Lire la chronique d' Amid Faljaoui
La revanche des salariés
Les salariés ne sont-ils pas en train de prendre leur revanche sur les clients ?
Depuis des décennies on nous répète ad nauseam que le client est roi et que le salarié doit s’adapter à ces désirs, voir à ses caprices. Or, le client risque bientôt d’être détrôné par les salariés. A vrai dire, ce n’est pas moi qui l’affirme, mais Antoine Foucher qui a consacré une tribune à ce sujet chez mes confrères du quotidien économique Les Echos.
Sa démonstration ? Regardez autour de vous : toutes les entreprises, tous les secteurs confondus se plaignent de ne pas trouver de personnel. C’est la fameuse pénurie de main-d’oeuvre qui n’affecte pas seulement les métiers de la restauration, de l’hôtellerie, mais aussi les ingénieurs. Et cette pénurie de main-d’oeuvre est là pour durer encore quelques années. Pour la simple raison qu’elle est structurelle et non pas conjoncturelle. La preuve, nos universités en Belgique ne forment pas assez d’ingénieurs pour la demande qui a explosé pour de type de profil y compris au-delà de l’industrie classique (je pense aux banques et assurances). Quant à nos restaurateurs et autres cafetiers, ils ne trouvent plus de candidats serveur pour la simple raison que le Covid-19 est passé par là. Dans pas mal de secteurs, les employés et ouvriers ont découvert qu’ils avaient parfois une vie de chien. Bref, les horaires coupés, les horaires tardifs, “c’est fini, très peu pour moi cher Monsieur”.
Maintenant, une fois ces données intégrées, mettez-vous quelques secondes à la place des employeurs en question : que peuvent-ils faire pour motiver ces salariés à venir chez eux ? Augmenter le salaire est la solution la plus évidente. Si on peut le faire pour des métiers très spécialisés dans des secteurs porteurs et à forte valeur ajoutée, c’est plus compliqué pour des métiers de proximité et de services à la personne qui sont des métiers à faibles marges. Et puis, ne l’oublions pas, le patron a beau être généreux et accepter de mordre sur sa marge, il a un associé invisible, très gourmand qui ne l’oublie jamais et…. c’est le fisc ! A quoi bon, augmenter un serveur ou une femme de ménage, si la majeure partie de cette augmentation part en charges sociales et fiscales et laisse un “net” riquiqui au salarié en question ?

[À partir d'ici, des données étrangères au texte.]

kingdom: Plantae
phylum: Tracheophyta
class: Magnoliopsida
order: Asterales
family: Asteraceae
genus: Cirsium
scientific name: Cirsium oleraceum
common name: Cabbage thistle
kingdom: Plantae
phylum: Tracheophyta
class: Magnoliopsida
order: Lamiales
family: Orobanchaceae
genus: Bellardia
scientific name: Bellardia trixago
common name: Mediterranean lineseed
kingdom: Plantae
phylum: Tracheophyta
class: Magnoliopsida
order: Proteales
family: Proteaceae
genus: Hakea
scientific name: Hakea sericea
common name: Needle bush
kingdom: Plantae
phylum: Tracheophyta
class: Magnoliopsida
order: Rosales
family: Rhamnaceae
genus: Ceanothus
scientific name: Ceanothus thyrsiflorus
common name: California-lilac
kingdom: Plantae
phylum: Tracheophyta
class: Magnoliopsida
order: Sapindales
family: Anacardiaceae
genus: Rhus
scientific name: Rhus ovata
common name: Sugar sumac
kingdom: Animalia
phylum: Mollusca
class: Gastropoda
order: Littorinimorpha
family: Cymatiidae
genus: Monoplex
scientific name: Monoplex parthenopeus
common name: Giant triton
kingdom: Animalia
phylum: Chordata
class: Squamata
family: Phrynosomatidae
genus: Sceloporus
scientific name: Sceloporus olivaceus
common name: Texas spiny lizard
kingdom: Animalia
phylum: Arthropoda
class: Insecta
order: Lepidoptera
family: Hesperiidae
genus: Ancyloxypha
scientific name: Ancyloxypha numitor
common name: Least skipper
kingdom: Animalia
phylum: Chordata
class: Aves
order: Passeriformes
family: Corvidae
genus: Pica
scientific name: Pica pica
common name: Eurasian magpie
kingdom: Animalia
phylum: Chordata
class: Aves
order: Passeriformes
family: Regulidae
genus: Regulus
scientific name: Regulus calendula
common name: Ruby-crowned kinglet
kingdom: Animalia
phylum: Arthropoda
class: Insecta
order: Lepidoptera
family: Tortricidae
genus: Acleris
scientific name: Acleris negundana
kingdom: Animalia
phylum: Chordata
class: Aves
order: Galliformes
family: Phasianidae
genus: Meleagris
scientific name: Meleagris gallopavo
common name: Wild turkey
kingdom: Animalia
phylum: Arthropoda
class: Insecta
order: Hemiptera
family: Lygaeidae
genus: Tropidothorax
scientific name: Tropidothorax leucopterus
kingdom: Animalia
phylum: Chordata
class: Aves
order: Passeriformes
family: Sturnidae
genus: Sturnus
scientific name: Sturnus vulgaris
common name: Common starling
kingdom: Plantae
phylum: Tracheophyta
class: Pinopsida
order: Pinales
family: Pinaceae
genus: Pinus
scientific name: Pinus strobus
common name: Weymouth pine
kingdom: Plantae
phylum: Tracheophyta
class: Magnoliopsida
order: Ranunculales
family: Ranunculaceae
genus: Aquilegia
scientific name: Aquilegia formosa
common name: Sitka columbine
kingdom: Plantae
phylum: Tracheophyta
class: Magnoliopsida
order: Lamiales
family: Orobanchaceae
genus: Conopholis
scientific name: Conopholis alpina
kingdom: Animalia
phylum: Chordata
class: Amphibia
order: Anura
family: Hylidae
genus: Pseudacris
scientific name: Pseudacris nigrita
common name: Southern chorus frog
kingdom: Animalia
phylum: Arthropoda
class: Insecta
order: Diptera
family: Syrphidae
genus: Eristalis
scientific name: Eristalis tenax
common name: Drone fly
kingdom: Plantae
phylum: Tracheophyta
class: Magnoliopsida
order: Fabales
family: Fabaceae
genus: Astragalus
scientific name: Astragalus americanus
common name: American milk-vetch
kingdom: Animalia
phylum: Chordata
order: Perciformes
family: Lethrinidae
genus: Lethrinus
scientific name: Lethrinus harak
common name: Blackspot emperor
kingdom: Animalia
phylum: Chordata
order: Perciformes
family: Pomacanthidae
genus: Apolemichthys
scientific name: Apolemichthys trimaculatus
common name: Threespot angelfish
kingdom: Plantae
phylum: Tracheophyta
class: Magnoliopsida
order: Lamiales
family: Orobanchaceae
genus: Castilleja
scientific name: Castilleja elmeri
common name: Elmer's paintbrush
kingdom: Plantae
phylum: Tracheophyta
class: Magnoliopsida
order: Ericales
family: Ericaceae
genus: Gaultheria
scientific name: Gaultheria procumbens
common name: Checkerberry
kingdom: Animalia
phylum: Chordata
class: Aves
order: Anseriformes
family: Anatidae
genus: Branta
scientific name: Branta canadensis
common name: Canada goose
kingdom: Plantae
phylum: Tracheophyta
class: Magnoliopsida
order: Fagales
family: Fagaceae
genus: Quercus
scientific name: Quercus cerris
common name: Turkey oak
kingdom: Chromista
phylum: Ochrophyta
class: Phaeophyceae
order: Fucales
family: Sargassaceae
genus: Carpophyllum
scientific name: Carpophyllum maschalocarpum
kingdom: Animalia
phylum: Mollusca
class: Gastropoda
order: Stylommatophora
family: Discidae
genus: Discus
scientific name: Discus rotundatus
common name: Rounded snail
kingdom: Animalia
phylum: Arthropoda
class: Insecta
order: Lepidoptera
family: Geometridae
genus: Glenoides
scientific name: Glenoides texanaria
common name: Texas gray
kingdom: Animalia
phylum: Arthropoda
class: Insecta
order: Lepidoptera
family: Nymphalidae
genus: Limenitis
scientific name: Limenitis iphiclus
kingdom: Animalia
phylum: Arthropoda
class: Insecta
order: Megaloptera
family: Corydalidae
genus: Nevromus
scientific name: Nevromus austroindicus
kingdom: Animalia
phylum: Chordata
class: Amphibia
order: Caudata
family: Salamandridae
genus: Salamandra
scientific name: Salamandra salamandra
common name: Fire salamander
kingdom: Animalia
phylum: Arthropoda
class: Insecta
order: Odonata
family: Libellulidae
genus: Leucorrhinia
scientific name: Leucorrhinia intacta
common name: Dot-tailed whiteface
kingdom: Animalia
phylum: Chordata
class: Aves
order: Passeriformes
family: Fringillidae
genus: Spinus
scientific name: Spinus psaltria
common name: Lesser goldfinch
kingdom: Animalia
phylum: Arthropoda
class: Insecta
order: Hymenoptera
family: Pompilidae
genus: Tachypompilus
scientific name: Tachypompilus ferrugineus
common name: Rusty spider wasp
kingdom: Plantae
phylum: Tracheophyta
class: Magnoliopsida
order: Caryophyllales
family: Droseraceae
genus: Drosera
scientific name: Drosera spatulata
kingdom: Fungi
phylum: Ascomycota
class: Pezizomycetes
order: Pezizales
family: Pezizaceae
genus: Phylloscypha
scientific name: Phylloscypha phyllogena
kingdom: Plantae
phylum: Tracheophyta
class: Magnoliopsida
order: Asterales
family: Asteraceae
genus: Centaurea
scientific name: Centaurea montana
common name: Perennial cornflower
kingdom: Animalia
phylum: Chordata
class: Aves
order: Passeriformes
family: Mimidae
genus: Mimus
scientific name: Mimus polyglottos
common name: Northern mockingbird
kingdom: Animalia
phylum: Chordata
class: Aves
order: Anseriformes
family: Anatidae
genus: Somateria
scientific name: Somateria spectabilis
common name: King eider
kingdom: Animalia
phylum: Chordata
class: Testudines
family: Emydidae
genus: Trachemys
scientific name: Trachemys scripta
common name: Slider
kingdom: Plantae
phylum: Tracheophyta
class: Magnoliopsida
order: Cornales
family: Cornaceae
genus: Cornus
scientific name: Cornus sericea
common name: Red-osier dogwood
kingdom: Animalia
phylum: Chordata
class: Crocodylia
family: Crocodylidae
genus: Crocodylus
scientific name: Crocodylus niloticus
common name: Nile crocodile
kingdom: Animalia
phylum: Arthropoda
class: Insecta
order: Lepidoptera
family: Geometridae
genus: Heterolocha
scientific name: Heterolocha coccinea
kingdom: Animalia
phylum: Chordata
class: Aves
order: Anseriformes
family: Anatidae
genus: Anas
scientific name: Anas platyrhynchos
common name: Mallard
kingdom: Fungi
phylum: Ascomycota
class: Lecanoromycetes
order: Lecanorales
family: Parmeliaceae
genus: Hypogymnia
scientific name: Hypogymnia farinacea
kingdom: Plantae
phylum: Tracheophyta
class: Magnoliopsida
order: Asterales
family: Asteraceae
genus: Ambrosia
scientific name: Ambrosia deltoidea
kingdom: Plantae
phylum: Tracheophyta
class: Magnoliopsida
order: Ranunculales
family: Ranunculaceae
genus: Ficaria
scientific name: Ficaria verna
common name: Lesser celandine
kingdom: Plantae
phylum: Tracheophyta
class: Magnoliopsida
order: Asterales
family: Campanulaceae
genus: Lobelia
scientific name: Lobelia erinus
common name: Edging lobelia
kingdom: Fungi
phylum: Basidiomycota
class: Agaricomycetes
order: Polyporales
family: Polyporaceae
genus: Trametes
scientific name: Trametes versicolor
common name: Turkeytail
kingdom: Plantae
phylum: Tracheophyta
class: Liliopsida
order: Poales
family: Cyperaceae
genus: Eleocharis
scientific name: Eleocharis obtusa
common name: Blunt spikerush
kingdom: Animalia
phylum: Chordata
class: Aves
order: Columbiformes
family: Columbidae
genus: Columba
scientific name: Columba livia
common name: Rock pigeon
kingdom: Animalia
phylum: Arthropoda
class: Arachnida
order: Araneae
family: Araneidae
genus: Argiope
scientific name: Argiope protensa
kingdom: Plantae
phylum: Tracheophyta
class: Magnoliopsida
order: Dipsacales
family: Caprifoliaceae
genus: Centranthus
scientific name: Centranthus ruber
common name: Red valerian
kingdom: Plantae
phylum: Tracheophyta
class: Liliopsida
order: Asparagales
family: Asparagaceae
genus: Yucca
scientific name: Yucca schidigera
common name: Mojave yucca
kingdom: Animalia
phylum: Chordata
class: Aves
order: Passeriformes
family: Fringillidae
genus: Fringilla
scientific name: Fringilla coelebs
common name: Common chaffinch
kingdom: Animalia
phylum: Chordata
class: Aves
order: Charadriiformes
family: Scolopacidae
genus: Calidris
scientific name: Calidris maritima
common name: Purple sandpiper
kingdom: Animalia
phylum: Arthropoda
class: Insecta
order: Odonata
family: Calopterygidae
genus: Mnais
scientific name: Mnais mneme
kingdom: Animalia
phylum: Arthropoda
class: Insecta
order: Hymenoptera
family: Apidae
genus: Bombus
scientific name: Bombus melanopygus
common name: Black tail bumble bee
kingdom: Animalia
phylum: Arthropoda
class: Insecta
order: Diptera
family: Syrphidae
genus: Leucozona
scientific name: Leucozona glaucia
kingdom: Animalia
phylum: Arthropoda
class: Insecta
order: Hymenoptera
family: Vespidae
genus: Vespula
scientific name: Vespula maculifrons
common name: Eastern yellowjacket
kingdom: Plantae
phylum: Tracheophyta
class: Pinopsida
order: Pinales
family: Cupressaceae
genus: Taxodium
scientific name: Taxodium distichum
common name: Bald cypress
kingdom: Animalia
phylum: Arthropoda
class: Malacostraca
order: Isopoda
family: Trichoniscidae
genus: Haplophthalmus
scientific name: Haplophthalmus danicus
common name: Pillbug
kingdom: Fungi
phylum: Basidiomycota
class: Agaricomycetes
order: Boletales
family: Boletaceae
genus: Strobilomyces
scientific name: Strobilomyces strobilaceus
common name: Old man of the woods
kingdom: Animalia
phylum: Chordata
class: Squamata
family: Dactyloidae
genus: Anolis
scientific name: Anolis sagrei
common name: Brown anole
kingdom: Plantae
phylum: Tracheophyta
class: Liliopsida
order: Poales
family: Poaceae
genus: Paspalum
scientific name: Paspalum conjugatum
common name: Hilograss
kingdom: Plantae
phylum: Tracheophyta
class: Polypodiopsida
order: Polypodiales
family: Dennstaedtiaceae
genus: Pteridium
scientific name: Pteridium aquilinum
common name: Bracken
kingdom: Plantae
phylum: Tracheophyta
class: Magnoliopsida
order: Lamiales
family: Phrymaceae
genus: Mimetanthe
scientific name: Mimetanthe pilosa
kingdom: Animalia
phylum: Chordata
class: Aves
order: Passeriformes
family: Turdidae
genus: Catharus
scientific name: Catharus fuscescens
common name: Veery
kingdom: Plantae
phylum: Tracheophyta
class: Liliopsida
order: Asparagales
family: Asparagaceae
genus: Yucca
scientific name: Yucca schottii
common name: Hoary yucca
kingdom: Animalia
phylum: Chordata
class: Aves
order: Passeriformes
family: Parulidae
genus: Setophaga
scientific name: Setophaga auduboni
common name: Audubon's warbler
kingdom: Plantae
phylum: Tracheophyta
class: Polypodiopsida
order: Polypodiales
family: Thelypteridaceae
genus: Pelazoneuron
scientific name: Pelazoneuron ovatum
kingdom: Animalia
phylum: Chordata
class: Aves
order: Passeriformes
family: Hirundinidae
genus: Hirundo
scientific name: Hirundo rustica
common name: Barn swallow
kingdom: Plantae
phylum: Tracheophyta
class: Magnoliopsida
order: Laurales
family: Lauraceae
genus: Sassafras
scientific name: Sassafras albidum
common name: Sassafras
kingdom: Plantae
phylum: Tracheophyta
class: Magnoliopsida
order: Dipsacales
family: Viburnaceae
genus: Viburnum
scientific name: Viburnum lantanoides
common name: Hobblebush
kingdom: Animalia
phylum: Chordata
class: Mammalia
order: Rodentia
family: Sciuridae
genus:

Reste donc à agir sur les conditions de travail pour rendre ces jobs plus attractifs. D’où la question judicieuse posée par Antoine Foucher : jusqu’où les entreprises seront-elles prêtes à aller pour attirer et garder leurs salariés ? Les entreprises les plus riches pourront par exemple offrir une garderie d’enfants, mais quid des autres ? Les entreprises de nettoyage pourraient proposer à leur personnel ne plus avoir d’horaires éclatés, mais alors, le nettoyage devra se faire quand les salariés sont au bureau ? Le client va-t-il l’accepter ? De même, dans le secteur de la distribution et de la logistique, va-t-on faire en sorte de ne pas avoir des horaires qui fluctuent trop d’une semaine à l’autre. Mais alors, cela signifie que la flexibilité des salariés sera plus faible et donc les prix vont augmenter ? Comment vont réagir les clients ?
Vous le constatez, pour attirer et garder des salariés devenus rares, les entreprises seront peut-être obligées de bousculer les habitudes de leurs clients. C’est déjà le cas dans les banques où malgré la fin du covid, il est souvent impossible de passer en agence à l’improviste, ce qui est le contraire du service ! Philippe Bloch, auteur d’un livre culte sur les services (“services compris”) et co-fondateur de la chaine Colombus Café avait coutume de citer l’exemple d’une chaine de supermarchés aux Etats-Unis pour mieux étayer ses propos. Quiconque entrait dans l’un de ses magasins pouvait lire à l’entrée de ces magasins : Règle numéro 1 : le client a toujours raison. Règle numéro 2 : si le client a tort, relisez la règle numéro un. Aujourd’hui, je ne sais pas ce qu’il est en pour vous, mais j’ai tendance à me dire que cette époque est révolue. Aujourd’hui, j’ai beau regarder à gauche et à droite, le service, tout le monde en parle, mais dans les faits, il est devenu aussi rare que les apparitions de la Vierge Marie.